— start Material supplied —

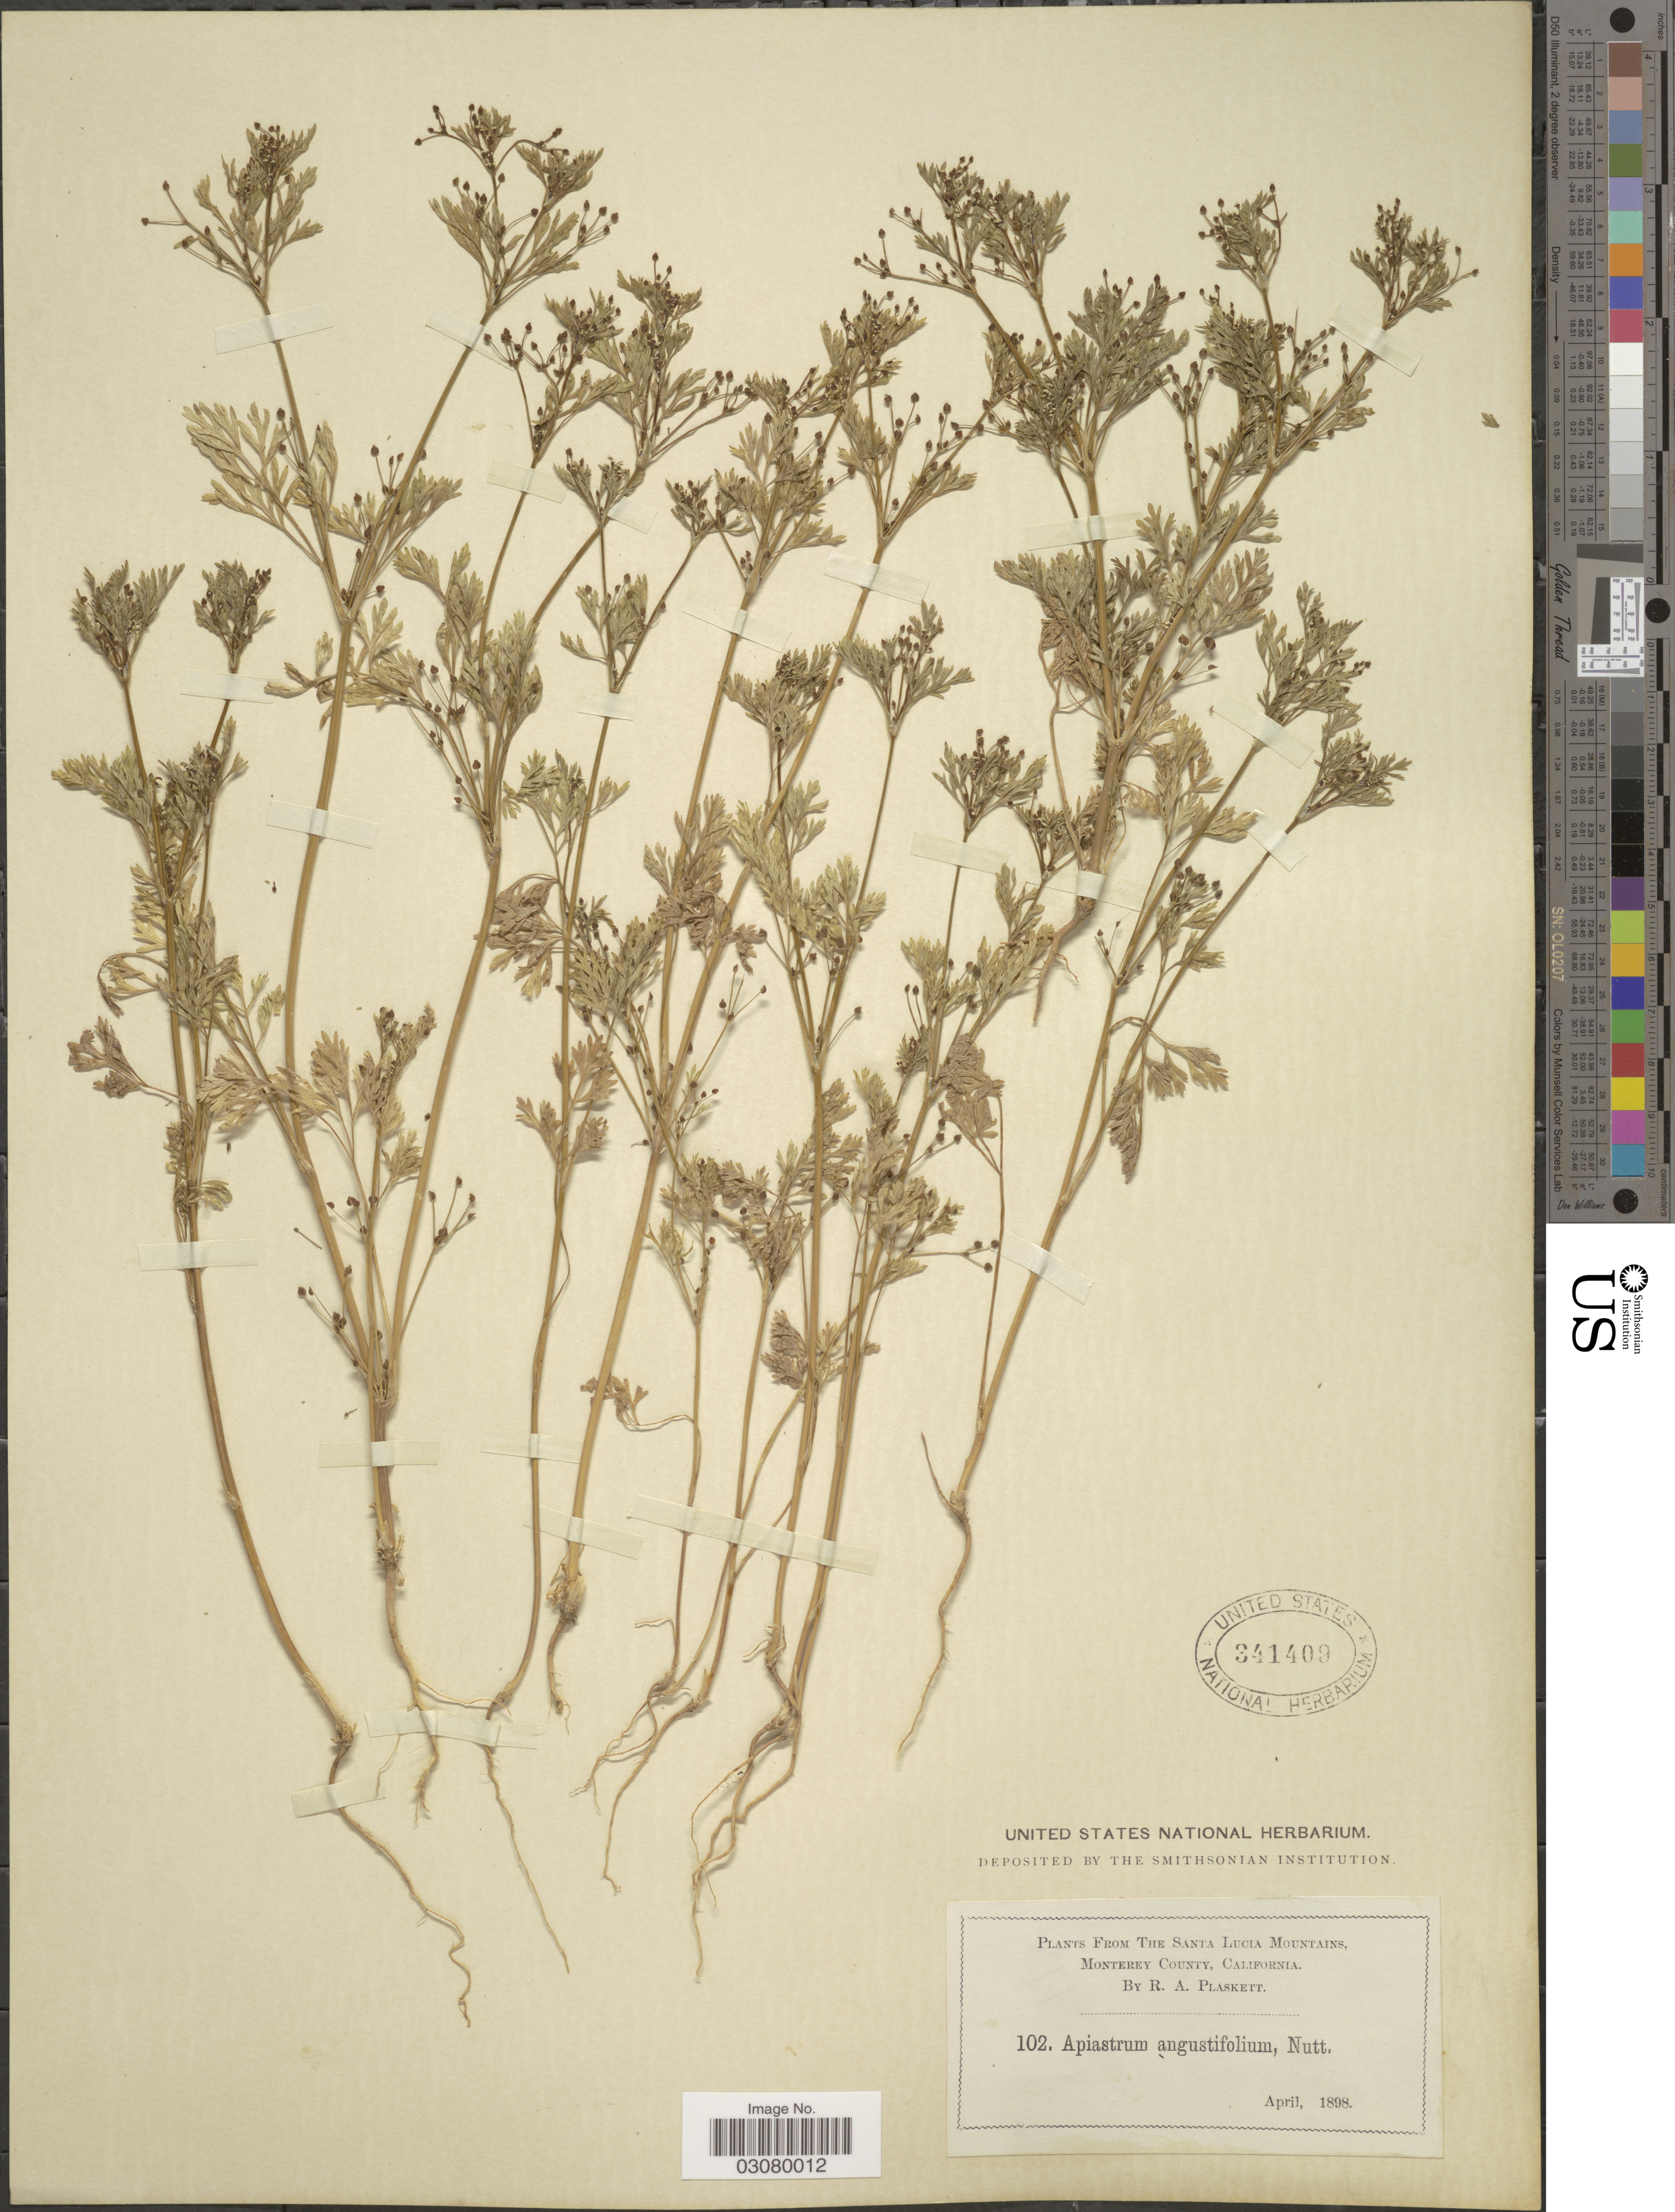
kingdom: Plantae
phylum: Tracheophyta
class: Magnoliopsida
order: Apiales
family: Apiaceae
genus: Apiastrum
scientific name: Apiastrum angustifolium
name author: Nutt.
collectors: R. Plaskett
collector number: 102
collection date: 1898-04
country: United States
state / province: California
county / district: Monterey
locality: The Santa Lucia Mountains, Monterey County.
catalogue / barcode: US 341409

— end Material supplied —

• Challenge: Copy out every line of the records word for word, but leave the pictures out.

• Finished exercise:
kingdom: Plantae
phylum: Tracheophyta
class: Magnoliopsida
order: Apiales
family: Apiaceae
genus: Apiastrum
scientific name: Apiastrum angustifolium
name author: Nutt.
collectors: R. Plaskett
collector number: 102
collection date: 1898-04
country: United States
state / province: California
county / district: Monterey
locality: The Santa Lucia Mountains, Monterey County.
catalogue / barcode: US 341409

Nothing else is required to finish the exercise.